*PROBLEM TO WORK ON:* Where a line of the entries below includes the string "Database", count it. Give only the resulting number.

Saved entries
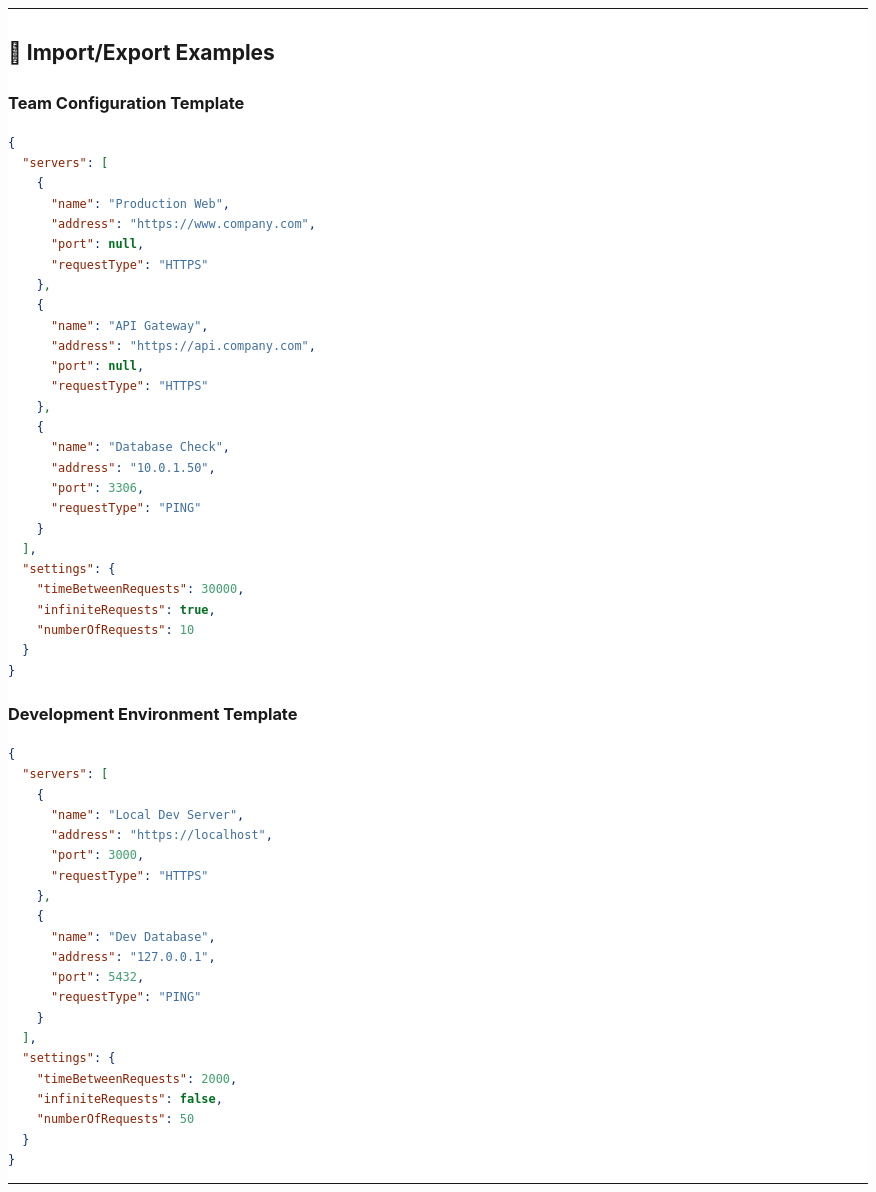 
---

## 💾 Import/Export Examples

### Team Configuration Template
```json
{
  "servers": [
    {
      "name": "Production Web",
      "address": "https://www.company.com",
      "port": null,
      "requestType": "HTTPS"
    },
    {
      "name": "API Gateway",
      "address": "https://api.company.com",
      "port": null,
      "requestType": "HTTPS"
    },
    {
      "name": "Database Check",
      "address": "10.0.1.50",
      "port": 3306,
      "requestType": "PING"
    }
  ],
  "settings": {
    "timeBetweenRequests": 30000,
    "infiniteRequests": true,
    "numberOfRequests": 10
  }
}
```

### Development Environment Template
```json
{
  "servers": [
    {
      "name": "Local Dev Server",
      "address": "https://localhost",
      "port": 3000,
      "requestType": "HTTPS"
    },
    {
      "name": "Dev Database",
      "address": "127.0.0.1",
      "port": 5432,
      "requestType": "PING"
    }
  ],
  "settings": {
    "timeBetweenRequests": 2000,
    "infiniteRequests": false,
    "numberOfRequests": 50
  }
}
```

---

*SOLUTION TO THIS TASK:* 2